__TEXTE SÉLECTIONNÉ__.
══════
Roland Primat tourne la page de La Dauphinoise

Président pendant vingt ans, au conseil d'administration pendant 35 ans, Roland Primat quitte la coopérative Dauphinoise et s'explique sur cette décision inattendue.
En exclusivité sur le web :
- des raisons personnelles (question 4)
- 20 ans de présidence (question 8)
Roland Primat tourne la page de La Dauphinoise

La Dauphinoise a fêté ses 80 ans en 2014 et à l'époque, il n'était pas question de votre départ. Que s'est-il passé depuis ?

A la mi-novembre, j'ai décidé de ne pas renouveler mon mandat. En effet, les administrateurs sont renouvelables par tiers tous les trois ans et c'était l'occasion, après 35 années d'engagement comme administrateur dont 20 ans de présidence, de se poser des questions, de se demander à quoi je serai utile à la coopérative demain. J'ai toujours observé, dans les organisations agricoles que le renouvellement des générations est nécessaire dans le fonctionnement des conseils d'administration. Ce n'est pas seulement une question d'âge, mais le poids du passé est là et un sentiment de lassitude peut gagner.

Cela à un moment où la coopérative opère des choix importants ?

Nous avons engagé des discussions avec d'autres coopératives. Il s'agit de redessiner le paysage de la coopération à l'horizon 2030/2040. Or, je ne serai plus là. Les générations qui porteront le projet sont amenées à le construire. 2016 est une année fondamentale pour engager ce processus.

 

Inauguration du pôle semences en 2014, un des derniers investissements structurant pour l'entreprise.

Et en dépit d'une certaine fragilité dans la gouvernance de l'entreprise ?

La direction générale a encore changé. C'est un élément déclencheur de ma prise de décision. J'ai vécu comme un échec les deux précédentes collaborations avec les directeurs. Il y a la dimension économique et sociale complexe et compliquée de l'entreprise. Il s'agit d'être en ordre de marche pour relever les défis futurs, mais aussi de trouver le bon équilibre pour que le binôme directeur-président fonctionne, avec des personnes impliquées.

Des raisons plus personnelles entrent-elles aussi en compte ?

J'ai aussi envie de vivre autre chose après 20 ans de pression au quotidien. J'ai veillé à garder un rôle d'agriculteur dans notre ferme pour rester près des réalités d'une exploitation. J'ai encore quatre à cinq années à exercer ce métier pleinement. Lorsque je mesure le temps passé dans le Gaec et celui consacré à mes responsabilités à l'extérieur, je cumule deux plein temps. Je désire avoir plus de temps disponible pour profiter de ma famille et de mes petits enfants. Le seul mandat que je conserve est celui de l'AGPM pour la FDSEA38.
══════
(Entrées enregistrées)

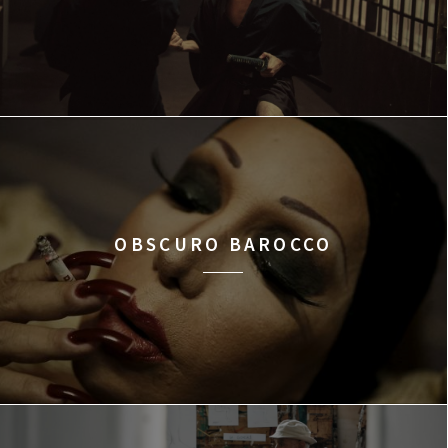
OBSCURO BAROCCO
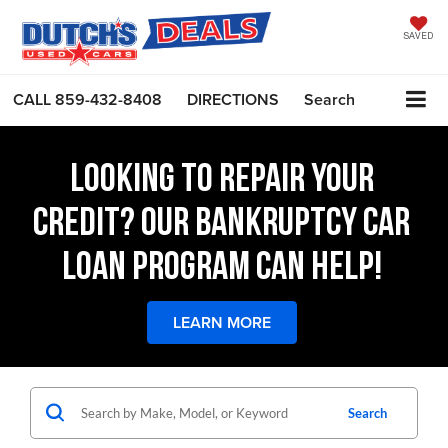
SAVED
CALL
859-432-8408
DIRECTIONS
Search
LOOKING TO REPAIR YOUR
CREDIT? OUR BANKRUPTCY CAR
LOAN PROGRAM CAN HELP!
LEARN MORE
Search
══════
__ACTIVITÉ 1__.
Recopiez toutes les entrées enregistrées en remplaçant « Search » par « Recherche », sans rien changer d'autre et en omettant les images.
__ACTIVITÉ 2__.
Écrivez la suite de l'entretien sur le départ de Roland Primat de La Dauphinoise, à partir de sa dernière réponse.
L'entretien et les entrées enregistrées proviennent de sources distinctes.

__ZONE DE RÉPONSE 1__.
OBSCURO BAROCCO
SAVED
CALL
859-432-8408
DIRECTIONS
Recherche
LOOKING TO REPAIR YOUR
CREDIT? OUR BANKRUPTCY CAR
LOAN PROGRAM CAN HELP!
LEARN MORE
Recherche

__ZONE DE RÉPONSE 2__.
Comment votre succession s'organise-t-elle ?

J'ai préparé une équipe au sein de laquelle pouvait émerger un leader. Il y avait plusieurs candidats possibles. Après des débats internes, les administrateurs ont pris position pour Didier Bréchet. Il sera entouré d'une équipe, dont Edmond Guinet qui continuera à représenter l'ancienne génération pour favoriser la transition. Quatre nouveaux administrateurs vont arriver. Mais nous avons toujours eu des candidats, pour peu que nous allions les solliciter. Ils manifestent de l'intérêt et il y a peu de défection.

Vous parlez d'une année charnière pour La Dauphinoise, qu'en est-il ?

L'économie agricole bouge en profondeur et en rapidité. Les organisations franchissent de grandes étapes dans leur structuration et leurs choix s'accélèrent. L'investissement de La Dauphinoise dans la filière œufs lui a fait franchir un pas déterminant.

 

Le pôle œuf : un investissement déterminant sur la filière aval pour la coopérative.

 

Mais pour mieux répondre aux défis que sont la recherche du meilleur coût, de la meilleure valorisation et du positionnement sur les marchés, les organisations doivent se remettre en cause. Or, La Dauphinoise est limitée en interne. C'est une grosse coopérative locale, mais petite à l'échelle nationale. Nous aurons plus de chance de porter un projet pour l'agriculture régionale dans un périmètre géographique et économique plus large. Il faut se donner plus de perspective, plus de poids et plus de pouvoir économique en discutant avec les autres coopératives que sont Valsoleil, Natura'pro, Alpessud, Jura Mont Blanc, Terre d'Alliance ou Eurea. Dans ce contexte d'évolution accéléré, où l'on gagne à être en anticipation afin de ne pas subir, les choses sont d'autant plus faciles à mettre en œuvre que les autres coopératives partagent la même réflexion. Nous sommes une des dernières régions à ne pas être structurée autour d'un groupe coopératif de dimension régionale.

Comment cela se traduira-t-il concrètement ?

Il ne s'agit pas seulement d'une structuration au bénéfice de la recherche de compétitivité, mais aussi des filières agricoles, de l'amont vers l'aval et entre productions, avec une complémentarité animal/végétal. Cela suppose des investissements financiers importants. En consolidant les fonds propres de ces coopératives, on peut porter des projets plus importants et les agriculteurs peuvent garder le pouvoir au sein des coopératives. Nos atouts sont qu'aucune de ces coopératives n'est en difficulté et qu'elles ont toutes des fonds propres. L'émergence des projets se fera plus dans l'union que dans la fusion. Nous devons être capables de donner des perspectives aux agriculteurs qui vivent de nos organisations.

 

Que retenez-vous de ces 20 années de présidence ?

D’abord, c’est une aventure humaine qui a été très enrichissante sur le plan personnel. Cela s’exprime à travers des moments forts de grande satisfaction, d’ambitions partagées. En même temps, il y a eu des points plus négatifs, avec des discussions ou l’impression de ne pas être compris, des conflits qui tiennent à peu de chose, y compris des formes de trahison dans les moment les plus forts.

 

La coopérative a fêté ses 80 ans en 2014.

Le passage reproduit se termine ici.